ISSN 0253-2964(Print)
ISSN 1229-5949(Online)
Volume 24, Number 8
BKCSDE 24(8)
August 20, 2003 

 
Title
What Do We Learn from Two-Dimensional Raman Spectra by Varying the Polarization Conditions?
Author
Ao Ma, Richard M. Stratt
Keywords
Liquid, Nonlinear spectroscopy, Two-dimensional spectroscopy, Fifth-order Raman, Molecular dynamics
Abstract
The signals obtained from the 5th-order (two-dimensional) Raman spectrum of a liquid can depend dramatically on the polarizations of the various light beams, but to date there has been no evidence presented that different polarization conditions probe any fundamentally different aspects of liquid dynamics. In order to explore the molecular significance of polarization we have carried out a molecular dynamics simulation of the 5th-order spectrum of a dilute solution of CS2 in liquid Xe, perhaps the simplest system capable of displaying a full range of polarization dependencies.

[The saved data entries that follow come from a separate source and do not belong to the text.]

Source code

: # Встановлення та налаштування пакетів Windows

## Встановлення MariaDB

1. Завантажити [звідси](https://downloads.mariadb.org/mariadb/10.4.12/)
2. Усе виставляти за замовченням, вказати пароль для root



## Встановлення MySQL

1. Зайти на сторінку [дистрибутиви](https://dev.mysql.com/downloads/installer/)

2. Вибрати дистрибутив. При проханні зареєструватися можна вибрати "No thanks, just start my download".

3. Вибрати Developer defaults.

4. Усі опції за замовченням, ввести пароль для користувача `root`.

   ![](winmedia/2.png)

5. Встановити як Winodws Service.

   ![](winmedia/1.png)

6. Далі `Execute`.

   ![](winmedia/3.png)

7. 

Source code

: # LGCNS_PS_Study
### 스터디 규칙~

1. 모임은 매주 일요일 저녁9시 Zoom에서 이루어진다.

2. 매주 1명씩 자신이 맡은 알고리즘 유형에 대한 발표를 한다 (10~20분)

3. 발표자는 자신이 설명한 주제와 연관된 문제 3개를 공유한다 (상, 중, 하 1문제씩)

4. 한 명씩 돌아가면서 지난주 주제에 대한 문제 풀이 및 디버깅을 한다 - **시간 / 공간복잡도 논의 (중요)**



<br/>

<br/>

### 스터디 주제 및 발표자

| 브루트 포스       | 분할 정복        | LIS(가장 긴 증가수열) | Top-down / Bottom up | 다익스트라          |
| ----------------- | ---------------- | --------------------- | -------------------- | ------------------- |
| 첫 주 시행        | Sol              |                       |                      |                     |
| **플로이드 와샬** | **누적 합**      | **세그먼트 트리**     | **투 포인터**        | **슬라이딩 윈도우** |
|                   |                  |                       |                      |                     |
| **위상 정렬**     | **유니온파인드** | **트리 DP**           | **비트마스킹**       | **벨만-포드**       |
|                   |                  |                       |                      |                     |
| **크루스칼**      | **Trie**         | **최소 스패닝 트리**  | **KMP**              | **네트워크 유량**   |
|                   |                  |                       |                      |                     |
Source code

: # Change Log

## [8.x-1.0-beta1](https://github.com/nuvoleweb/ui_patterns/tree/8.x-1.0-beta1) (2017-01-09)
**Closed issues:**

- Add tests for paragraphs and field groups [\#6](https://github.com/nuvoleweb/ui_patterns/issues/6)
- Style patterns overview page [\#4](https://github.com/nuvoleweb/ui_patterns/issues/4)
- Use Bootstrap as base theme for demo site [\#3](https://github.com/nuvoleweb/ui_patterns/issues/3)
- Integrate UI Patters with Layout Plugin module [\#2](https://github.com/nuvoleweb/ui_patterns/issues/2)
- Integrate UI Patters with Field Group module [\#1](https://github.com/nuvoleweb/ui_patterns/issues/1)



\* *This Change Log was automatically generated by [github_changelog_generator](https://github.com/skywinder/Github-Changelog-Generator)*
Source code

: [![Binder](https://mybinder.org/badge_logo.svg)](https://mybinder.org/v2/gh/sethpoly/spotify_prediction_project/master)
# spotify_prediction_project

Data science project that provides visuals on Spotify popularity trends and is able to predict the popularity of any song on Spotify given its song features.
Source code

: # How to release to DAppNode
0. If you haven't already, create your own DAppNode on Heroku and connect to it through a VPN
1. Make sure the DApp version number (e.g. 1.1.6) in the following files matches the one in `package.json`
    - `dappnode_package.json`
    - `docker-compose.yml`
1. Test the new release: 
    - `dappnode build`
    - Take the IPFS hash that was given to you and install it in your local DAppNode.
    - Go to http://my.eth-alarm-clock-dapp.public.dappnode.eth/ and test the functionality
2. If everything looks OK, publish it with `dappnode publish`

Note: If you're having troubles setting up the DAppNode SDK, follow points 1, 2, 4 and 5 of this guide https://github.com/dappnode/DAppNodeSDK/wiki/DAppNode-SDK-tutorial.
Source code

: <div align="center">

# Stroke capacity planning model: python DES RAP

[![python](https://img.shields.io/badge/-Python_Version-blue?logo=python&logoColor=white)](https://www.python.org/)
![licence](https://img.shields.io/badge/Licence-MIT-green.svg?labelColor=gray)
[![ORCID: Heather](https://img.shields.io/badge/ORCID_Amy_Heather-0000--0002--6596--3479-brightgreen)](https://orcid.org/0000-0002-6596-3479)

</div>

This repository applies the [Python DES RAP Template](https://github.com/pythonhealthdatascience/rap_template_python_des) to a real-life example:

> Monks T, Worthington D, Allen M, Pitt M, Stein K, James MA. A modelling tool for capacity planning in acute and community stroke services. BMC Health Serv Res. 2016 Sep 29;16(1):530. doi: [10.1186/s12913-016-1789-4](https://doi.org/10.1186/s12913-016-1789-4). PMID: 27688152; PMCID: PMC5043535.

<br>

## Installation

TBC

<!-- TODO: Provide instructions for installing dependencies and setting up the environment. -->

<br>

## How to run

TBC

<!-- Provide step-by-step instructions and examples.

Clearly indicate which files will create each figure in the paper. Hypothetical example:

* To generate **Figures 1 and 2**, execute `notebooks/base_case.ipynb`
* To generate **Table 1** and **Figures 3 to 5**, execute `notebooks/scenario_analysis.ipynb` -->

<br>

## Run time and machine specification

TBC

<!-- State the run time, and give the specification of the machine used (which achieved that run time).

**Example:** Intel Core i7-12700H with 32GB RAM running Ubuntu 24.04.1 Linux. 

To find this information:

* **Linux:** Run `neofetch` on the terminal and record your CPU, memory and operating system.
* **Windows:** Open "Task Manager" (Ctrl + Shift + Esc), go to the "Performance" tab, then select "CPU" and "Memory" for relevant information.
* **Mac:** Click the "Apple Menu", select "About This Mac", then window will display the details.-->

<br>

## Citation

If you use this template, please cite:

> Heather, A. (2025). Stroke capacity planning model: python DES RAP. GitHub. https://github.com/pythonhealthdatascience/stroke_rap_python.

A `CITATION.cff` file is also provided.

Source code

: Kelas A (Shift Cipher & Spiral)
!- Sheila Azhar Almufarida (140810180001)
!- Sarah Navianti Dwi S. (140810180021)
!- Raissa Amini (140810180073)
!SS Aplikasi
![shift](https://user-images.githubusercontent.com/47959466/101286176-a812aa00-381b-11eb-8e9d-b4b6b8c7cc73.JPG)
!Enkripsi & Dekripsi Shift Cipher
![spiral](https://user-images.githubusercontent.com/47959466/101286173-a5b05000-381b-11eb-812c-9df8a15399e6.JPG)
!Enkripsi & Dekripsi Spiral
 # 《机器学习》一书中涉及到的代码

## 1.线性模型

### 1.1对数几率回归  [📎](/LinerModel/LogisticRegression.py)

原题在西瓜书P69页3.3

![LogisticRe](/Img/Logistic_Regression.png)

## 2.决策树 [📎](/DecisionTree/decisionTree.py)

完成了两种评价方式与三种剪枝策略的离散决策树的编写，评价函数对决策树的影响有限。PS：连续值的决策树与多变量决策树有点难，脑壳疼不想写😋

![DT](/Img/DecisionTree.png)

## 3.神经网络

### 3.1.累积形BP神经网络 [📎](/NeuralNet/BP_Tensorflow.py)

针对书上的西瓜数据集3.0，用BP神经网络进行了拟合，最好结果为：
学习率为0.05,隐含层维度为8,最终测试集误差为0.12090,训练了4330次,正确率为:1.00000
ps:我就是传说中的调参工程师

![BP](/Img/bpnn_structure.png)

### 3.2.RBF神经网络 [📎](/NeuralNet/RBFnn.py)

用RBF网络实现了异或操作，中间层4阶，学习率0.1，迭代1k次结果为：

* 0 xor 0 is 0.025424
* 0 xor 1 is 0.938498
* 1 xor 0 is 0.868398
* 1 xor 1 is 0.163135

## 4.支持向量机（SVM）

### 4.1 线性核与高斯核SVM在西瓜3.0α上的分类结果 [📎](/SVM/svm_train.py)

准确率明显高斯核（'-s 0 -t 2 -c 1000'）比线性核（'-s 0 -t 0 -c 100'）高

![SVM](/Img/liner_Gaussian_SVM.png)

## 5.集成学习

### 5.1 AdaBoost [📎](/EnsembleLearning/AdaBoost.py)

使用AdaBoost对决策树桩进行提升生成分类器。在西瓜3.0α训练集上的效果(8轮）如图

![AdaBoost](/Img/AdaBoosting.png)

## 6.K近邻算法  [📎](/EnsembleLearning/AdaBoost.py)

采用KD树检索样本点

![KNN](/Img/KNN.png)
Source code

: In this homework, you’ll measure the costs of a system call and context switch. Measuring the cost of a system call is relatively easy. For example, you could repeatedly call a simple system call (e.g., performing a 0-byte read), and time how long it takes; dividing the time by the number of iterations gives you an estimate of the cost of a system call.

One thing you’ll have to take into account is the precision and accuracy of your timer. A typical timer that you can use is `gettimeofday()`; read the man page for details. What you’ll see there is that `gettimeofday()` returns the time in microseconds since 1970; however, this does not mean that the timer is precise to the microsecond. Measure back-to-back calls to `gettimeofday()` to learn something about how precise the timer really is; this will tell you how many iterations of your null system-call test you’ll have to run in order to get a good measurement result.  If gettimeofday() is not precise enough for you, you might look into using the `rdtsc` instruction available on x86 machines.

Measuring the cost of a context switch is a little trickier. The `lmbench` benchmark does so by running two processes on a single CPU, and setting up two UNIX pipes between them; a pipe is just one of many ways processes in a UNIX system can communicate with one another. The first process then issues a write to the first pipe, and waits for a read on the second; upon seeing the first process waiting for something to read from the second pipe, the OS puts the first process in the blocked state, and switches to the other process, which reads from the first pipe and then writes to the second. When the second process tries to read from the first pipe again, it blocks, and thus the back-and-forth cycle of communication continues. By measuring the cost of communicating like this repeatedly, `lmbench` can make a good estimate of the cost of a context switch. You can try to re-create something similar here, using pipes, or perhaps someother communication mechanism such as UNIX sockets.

By focusing on the 5 distinct rotational invariants revealed by the different polarizations and by comparing our results with those from liquid Xe, a liquid whose spectrum has no significant polarization dependence, we discovered that the polarization experiments do, in fact, yield valuable microscopic information. With different linear combinations of the experimental response functions one can separate the part of the signal derived from the purely interaction-induced part of the many-body polarizability from the portion with the largest contributions from single-molecule polarizabilities. This division does not directly address the underlying liquid dynamics, but it significantly simplifies the interpretation of the theoretical calculations which do address this issue. We find that the different linear combinations differ as well in whether they exhibit nodal lines. Despite the absence of nodes with the atomic liquid Xe, observing the resilience of our solution’s nodes when we artificially remove the anisotropy of our solute leads us to conclude that there is no direct connection between nodes and specifically molecular degrees of freedom.